Existing protein generation methods struggle to generalize to unseen enzyme functions (EC numbers) and taxonomic classes. To address this, we propose ProCALM—a novel framework enabling the first joint conditional modeling of enzyme function and taxonomy. Built upon ProGen2, ProCALM incorporates lightweight adapter modules that unify heterogeneous conditioning signals—including enzyme family identifiers, taxonomic labels, and natural language descriptions—into structured embeddings, and explicitly models their joint distribution. Experiments demonstrate that ProCALM matches state-of-the-art methods in generating high-fidelity sequences within target enzyme families; it is the first method to support *joint* controllable generation across both enzyme families and species. Moreover, ProCALM significantly improves generalization to rare and unseen enzyme classes, overcoming key limitations of prompt-based approaches in conditional expressivity and out-of-distribution extrapolation.

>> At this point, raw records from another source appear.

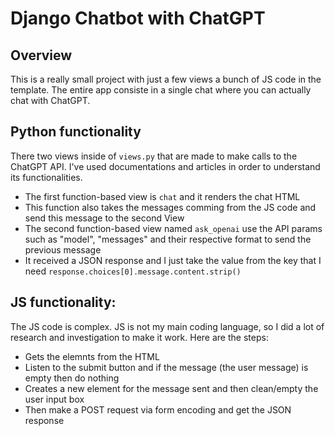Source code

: # Django Chatbot with ChatGPT

## Overview
This is a really small project with just a few views a bunch of JS code in the template.
The entire app consiste in a single chat where you can actually chat with ChatGPT.

## Python functionality

There two views inside of `views.py` that are made to make calls to the ChatGPT API. I've used documentations and articles in order to understand its functionalities.

- The first function-based view is `chat` and it renders the chat HTML
- This function also takes the messages comming from the JS code and send this message to the second View
- The second function-based view named `ask_openai` use the API params such as "model", "messages" and their respective format to send the previous message
- It received a JSON response and I just take the value from the key that I need `response.choices[0].message.content.strip()`


## JS functionality:

The JS code is complex. JS is not my main coding language, so I did a lot of research and investigation to make it work. Here are the steps:

- Gets the elemnts from the HTML
- Listen to the submit button and if the message (the user message) is empty then do nothing
- Creates a new element for the message sent and then clean/empty the user input box
- Then make a POST request via form encoding and get the JSON response
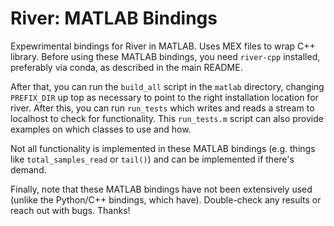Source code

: # River: MATLAB Bindings

Expewrimental bindings for River in MATLAB. Uses MEX files to wrap C++ library. Before using these MATLAB bindings, you need `river-cpp` installed, preferably via conda, as described in the main README.

After that, you can run the `build_all` script in the `matlab` directory, changing `PREFIX_DIR` up top as necessary to point to the right installation location for river. After this, you can run `run_tests` which writes and reads a stream to localhost to check for functionality. This `run_tests.m` script can also provide examples on which classes to use and how.

Not all functionality is implemented in these MATLAB bindings (e.g. things like `total_samples_read` or `tail()`) and can be implemented if there's demand.

Finally, note that these MATLAB bindings have not been extensively used (unlike the Python/C++ bindings, which have). Double-check any results or reach out with bugs. Thanks!
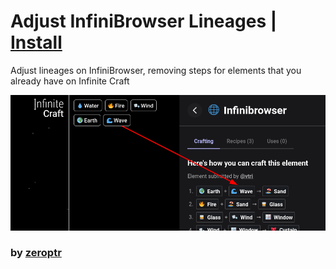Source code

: # Adjust InfiniBrowser Lineages | [Install](https://raw.githubusercontent.com/InfiniteCraftCommunity/userscripts/master/userscripts/AdjustInfiniBrowserLineages/index.user.js)

Adjust lineages on InfiniBrowser, removing steps for elements that you already have on Infinite Craft

![Thumbnail](thumbnail.png)

### by [zeroptr](https://github.com/zptr1)
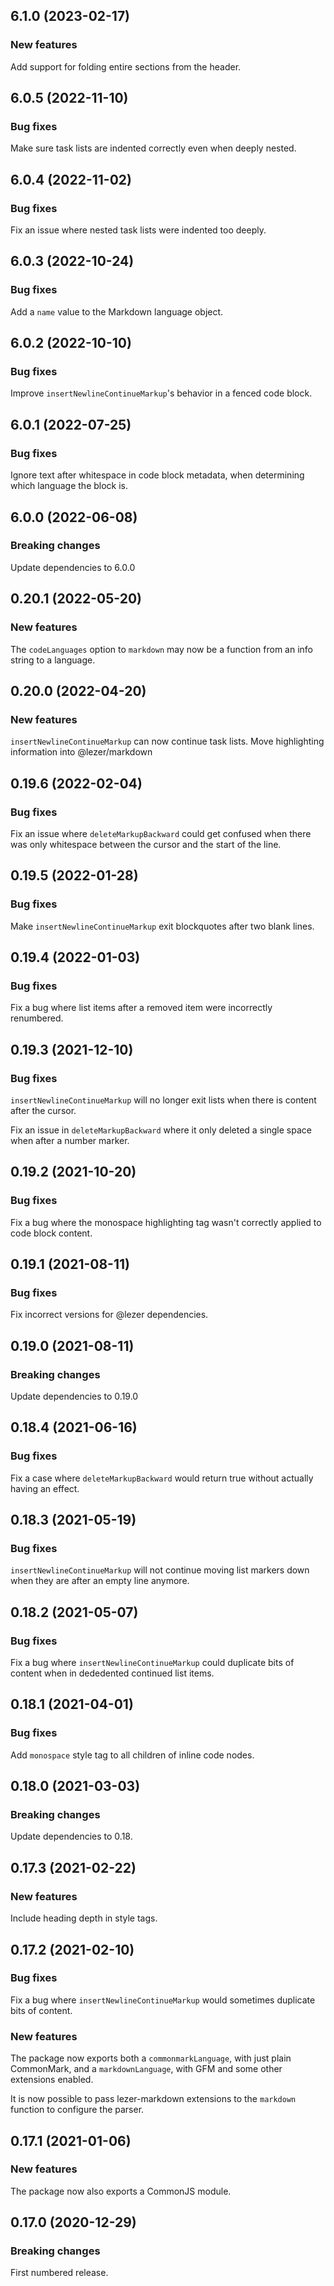 ## 6.1.0 (2023-02-17)

### New features

Add support for folding entire sections from the header.

## 6.0.5 (2022-11-10)

### Bug fixes

Make sure task lists are indented correctly even when deeply nested.

## 6.0.4 (2022-11-02)

### Bug fixes

Fix an issue where nested task lists were indented too deeply.

## 6.0.3 (2022-10-24)

### Bug fixes

Add a `name` value to the Markdown language object.

## 6.0.2 (2022-10-10)

### Bug fixes

Improve `insertNewlineContinueMarkup`'s behavior in a fenced code block.

## 6.0.1 (2022-07-25)

### Bug fixes

Ignore text after whitespace in code block metadata, when determining which language the block is.

## 6.0.0 (2022-06-08)

### Breaking changes

Update dependencies to 6.0.0

## 0.20.1 (2022-05-20)

### New features

The `codeLanguages` option to `markdown` may now be a function from an info string to a language.

## 0.20.0 (2022-04-20)

### New features

`insertNewlineContinueMarkup` can now continue task lists. Move highlighting information into @lezer/markdown

## 0.19.6 (2022-02-04)

### Bug fixes

Fix an issue where `deleteMarkupBackward` could get confused when there was only whitespace between the cursor and the start of the line.

## 0.19.5 (2022-01-28)

### Bug fixes

Make `insertNewlineContinueMarkup` exit blockquotes after two blank lines.

## 0.19.4 (2022-01-03)

### Bug fixes

Fix a bug where list items after a removed item were incorrectly renumbered.

## 0.19.3 (2021-12-10)

### Bug fixes

`insertNewlineContinueMarkup` will no longer exit lists when there is content after the cursor.

Fix an issue in `deleteMarkupBackward` where it only deleted a single space when after a number marker.

## 0.19.2 (2021-10-20)

### Bug fixes

Fix a bug where the monospace highlighting tag wasn't correctly applied to code block content.

## 0.19.1 (2021-08-11)

### Bug fixes

Fix incorrect versions for @lezer dependencies.

## 0.19.0 (2021-08-11)

### Breaking changes

Update dependencies to 0.19.0

## 0.18.4 (2021-06-16)

### Bug fixes

Fix a case where `deleteMarkupBackward` would return true without actually having an effect.

## 0.18.3 (2021-05-19)

### Bug fixes

`insertNewlineContinueMarkup` will not continue moving list markers down when they are after an empty line anymore.

## 0.18.2 (2021-05-07)

### Bug fixes

Fix a bug where `insertNewlineContinueMarkup` could duplicate bits of content when in dededented continued list items.

## 0.18.1 (2021-04-01)

### Bug fixes

Add `monospace` style tag to all children of inline code nodes.

## 0.18.0 (2021-03-03)

### Breaking changes

Update dependencies to 0.18.

## 0.17.3 (2021-02-22)

### New features

Include heading depth in style tags.

## 0.17.2 (2021-02-10)

### Bug fixes

Fix a bug where `insertNewlineContinueMarkup` would sometimes duplicate bits of content.

### New features

The package now exports both a `commonmarkLanguage`, with just plain CommonMark, and a `markdownLanguage`, with GFM and some other extensions enabled.

It is now possible to pass lezer-markdown extensions to the `markdown` function to configure the parser.

## 0.17.1 (2021-01-06)

### New features

The package now also exports a CommonJS module.

## 0.17.0 (2020-12-29)

### Breaking changes

First numbered release.

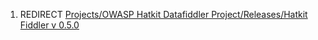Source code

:1.  REDIRECT [Projects/OWASP Hatkit Datafiddler Project/Releases/Hatkit
    Fiddler v
    0.5.0](Projects/OWASP_Hatkit_Datafiddler_Project/Releases/Hatkit_Fiddler_v_0.5.0 "wikilink")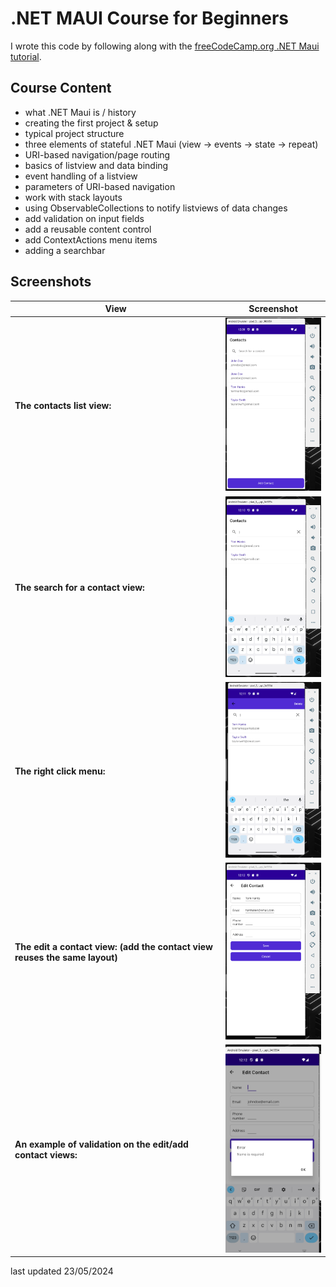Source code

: ﻿# .NET MAUI Course for Beginners

I wrote this code by following along with the [freeCodeCamp.org .NET Maui tutorial](https://www.youtube.com/watch?v=n3tA3Ku65_8).

## Course Content
- what .NET Maui is / history
- creating the first project & setup
- typical project structure
- three elements of stateful .NET Maui (view -> events -> state -> repeat)
- URI-based navigation/page routing
- basics of listview and data binding
- event handling of a listview
- parameters of URI-based navigation
- work with stack layouts
- using ObservableCollections to notify listviews of data changes
- add validation on input fields
- add a reusable content control
- add ContextActions menu items
- adding a searchbar

## Screenshots

| View | Screenshot |
--- | --- |
|**The contacts list view:**|<img src="Resources/Images/ContactsHomePage.png" width="200" alt="Contacts list view"/>|
|**The search for a contact view:**|<img src="Resources/Images/ContactsSearch.png" width="200" alt="Search for contact view"/>|
|**The right click menu:**|<img src="Resources/Images/ContactContextMenu.png" width="200" alt="Contacts context menu/right click view"/>|
|**The edit a contact view: (add the contact view reuses the same layout)**|<img src="Resources/Images/ContactEdit.png" width="200" alt="Edit contact view"/>|
|**An example of validation on the edit/add contact views:**|<img src="Resources/Images/Validation.png" width="200" alt="Validation for edit/add contact view"/>|

last updated 23/05/2024
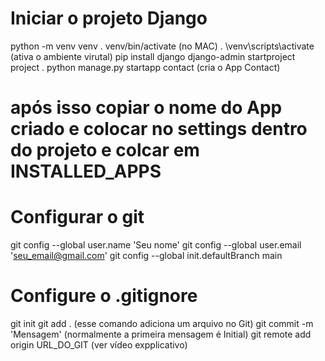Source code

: # Iniciar o projeto Django

python -m venv venv
. venv/bin/activate (no MAC)
. \venv\scripts\activate (ativa o ambiente virutal)
pip install django
django-admin startproject project .
python manage.py startapp contact (cria o App Contact)
# após isso copiar o nome do App criado e colocar no settings dentro do projeto e colcar em INSTALLED_APPS

# Configurar o git

git config --global user.name 'Seu nome'
git config --global user.email 'seu_email@gmail.com'
git config --global init.defaultBranch main
# Configure o .gitignore
git init
git add . (esse comando adiciona um arquivo no Git)
git commit -m 'Mensagem' (normalmente a primeira mensagem é Initial)
git remote add origin URL_DO_GIT (ver vídeo expplicativo)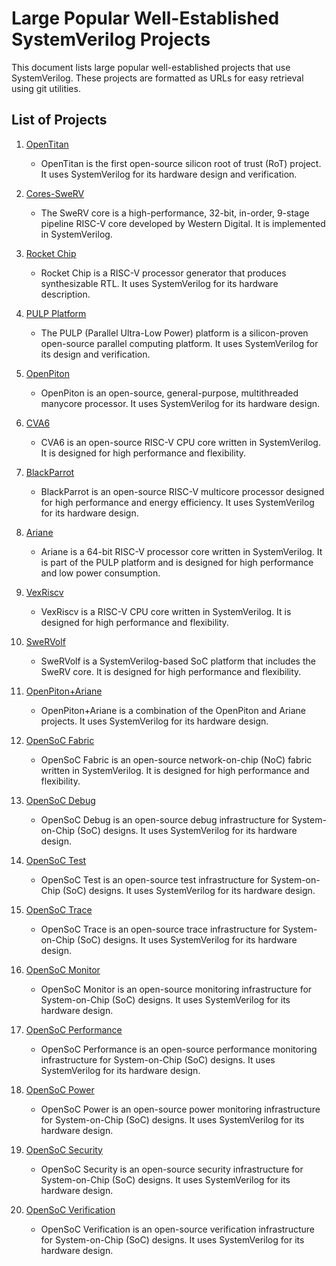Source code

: # Large Popular Well-Established SystemVerilog Projects

This document lists large popular well-established projects that use SystemVerilog. These projects are formatted as URLs for easy retrieval using git utilities.

## List of Projects

1. [OpenTitan](https://github.com/lowRISC/opentitan)
   - OpenTitan is the first open-source silicon root of trust (RoT) project. It uses SystemVerilog for its hardware design and verification.

2. [Cores-SweRV](https://github.com/chipsalliance/Cores-SweRV)
   - The SweRV core is a high-performance, 32-bit, in-order, 9-stage pipeline RISC-V core developed by Western Digital. It is implemented in SystemVerilog.

3. [Rocket Chip](https://github.com/chipsalliance/rocket-chip)
   - Rocket Chip is a RISC-V processor generator that produces synthesizable RTL. It uses SystemVerilog for its hardware description.

4. [PULP Platform](https://github.com/pulp-platform)
   - The PULP (Parallel Ultra-Low Power) platform is a silicon-proven open-source parallel computing platform. It uses SystemVerilog for its design and verification.

5. [OpenPiton](https://github.com/PrincetonUniversity/openpiton)
   - OpenPiton is an open-source, general-purpose, multithreaded manycore processor. It uses SystemVerilog for its hardware design.

6. [CVA6](https://github.com/openhwgroup/cva6)
   - CVA6 is an open-source RISC-V CPU core written in SystemVerilog. It is designed for high performance and flexibility.

7. [BlackParrot](https://github.com/black-parrot/black-parrot)
   - BlackParrot is an open-source RISC-V multicore processor designed for high performance and energy efficiency. It uses SystemVerilog for its hardware design.

8. [Ariane](https://github.com/pulp-platform/ariane)
   - Ariane is a 64-bit RISC-V processor core written in SystemVerilog. It is part of the PULP platform and is designed for high performance and low power consumption.

9. [VexRiscv](https://github.com/SpinalHDL/VexRiscv)
   - VexRiscv is a RISC-V CPU core written in SystemVerilog. It is designed for high performance and flexibility.

10. [SweRVolf](https://github.com/chipsalliance/Cores-SweRVolf)
    - SweRVolf is a SystemVerilog-based SoC platform that includes the SweRV core. It is designed for high performance and flexibility.

11. [OpenPiton+Ariane](https://github.com/PrincetonUniversity/openpiton-ariane)
    - OpenPiton+Ariane is a combination of the OpenPiton and Ariane projects. It uses SystemVerilog for its hardware design.

12. [OpenSoC Fabric](https://github.com/opensocfabric/opensocfabric)
    - OpenSoC Fabric is an open-source network-on-chip (NoC) fabric written in SystemVerilog. It is designed for high performance and flexibility.

13. [OpenSoC Debug](https://github.com/opensocdebug/opensocdebug)
    - OpenSoC Debug is an open-source debug infrastructure for System-on-Chip (SoC) designs. It uses SystemVerilog for its hardware design.

14. [OpenSoC Test](https://github.com/opensocdebug/opensocdebug)
    - OpenSoC Test is an open-source test infrastructure for System-on-Chip (SoC) designs. It uses SystemVerilog for its hardware design.

15. [OpenSoC Trace](https://github.com/opensocdebug/opensocdebug)
    - OpenSoC Trace is an open-source trace infrastructure for System-on-Chip (SoC) designs. It uses SystemVerilog for its hardware design.

16. [OpenSoC Monitor](https://github.com/opensocdebug/opensocdebug)
    - OpenSoC Monitor is an open-source monitoring infrastructure for System-on-Chip (SoC) designs. It uses SystemVerilog for its hardware design.

17. [OpenSoC Performance](https://github.com/opensocdebug/opensocdebug)
    - OpenSoC Performance is an open-source performance monitoring infrastructure for System-on-Chip (SoC) designs. It uses SystemVerilog for its hardware design.

18. [OpenSoC Power](https://github.com/opensocdebug/opensocdebug)
    - OpenSoC Power is an open-source power monitoring infrastructure for System-on-Chip (SoC) designs. It uses SystemVerilog for its hardware design.

19. [OpenSoC Security](https://github.com/opensocdebug/opensocdebug)
    - OpenSoC Security is an open-source security infrastructure for System-on-Chip (SoC) designs. It uses SystemVerilog for its hardware design.

20. [OpenSoC Verification](https://github.com/opensocdebug/opensocdebug)
    - OpenSoC Verification is an open-source verification infrastructure for System-on-Chip (SoC) designs. It uses SystemVerilog for its hardware design.
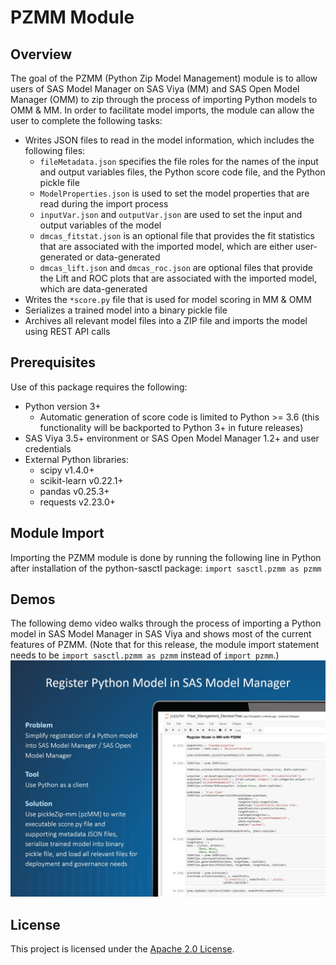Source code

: # PZMM Module

## Overview

The goal of the PZMM (Python Zip Model Management) module is to allow users of SAS Model Manager on SAS Viya (MM) and SAS Open Model Manager (OMM) to zip through the process of importing Python models to OMM & MM. In order to facilitate model imports, the module can allow the user to complete the following tasks:

* Writes JSON files to read in the model information, which includes the following files:
  * `fileMetadata.json` specifies the file roles for the names of the input and output variables files, the Python score code file, and the Python pickle file
  * `ModelProperties.json` is used to set the model properties that are read during the import process
  * `inputVar.json` and `outputVar.json` are used to set the input and output variables of the model
  * `dmcas_fitstat.json` is an optional file that provides the fit statistics that are associated with the imported model, which are either user-generated or data-generated
  * `dmcas_lift.json` and `dmcas_roc.json` are optional files that provide the Lift and ROC plots that are associated with the imported model, which are data-generated
* Writes the `*score.py` file that is used for model scoring in MM & OMM
* Serializes a trained model into a binary pickle file
* Archives all relevant model files into a ZIP file and imports the model using REST API calls

## Prerequisites

Use of this package requires the following:

* Python version 3+
  * Automatic generation of score code is limited to Python >= 3.6 (this functionality will be backported to Python 3+ in future releases)
* SAS Viya 3.5+ environment or SAS Open Model Manager 1.2+ and user credentials
* External Python libraries:
  * scipy v1.4.0+
  * scikit-learn v0.22.1+
  * pandas v0.25.3+
  * requests v2.23.0+

## Module Import

Importing the PZMM module is done by running the following line in Python after installation of the python-sasctl package:
`import sasctl.pzmm as pzmm`

## Demos

The following demo video walks through the process of importing a Python model in SAS Model Manager in SAS Viya and shows most of the current features of PZMM. (Note that for this release, the module import statement needs to be `import sasctl.pzmm as pzmm` instead of `import pzmm`.)
[<img src="pzmmintro.jpg" alt="drawing" width="600"/>](https://players.brightcove.net/3665946608001/default_default/index.html?videoId=6164663310001)

## License

This project is licensed under the [Apache 2.0 License](/LICENSE).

The conditional generation of proteins with desired functions and/or properties is a key goal for generative models. Existing methods based on prompting of language models can generate proteins conditioned on a target functionality, such as a desired enzyme family. However, these methods are limited to simple, tokenized conditioning and have not been shown to generalize to unseen functions. In this study, we propose ProCALM (Protein Conditionally Adapted Language Model), an approach for the conditional generation of proteins using adapters to protein language models. Our specific implementation of ProCALM involves finetuning ProGen2 to incorporate conditioning representations of enzyme function and taxonomy. ProCALM matches existing methods at conditionally generating sequences from target enzyme families. Impressively, it can also generate within the joint distribution of enzymatic function and taxonomy, and it can generalize to rare and unseen enzyme families and taxonomies. Overall, ProCALM is a flexible and computationally efficient approach, and we expect that it can be extended to a wide range of generative language models.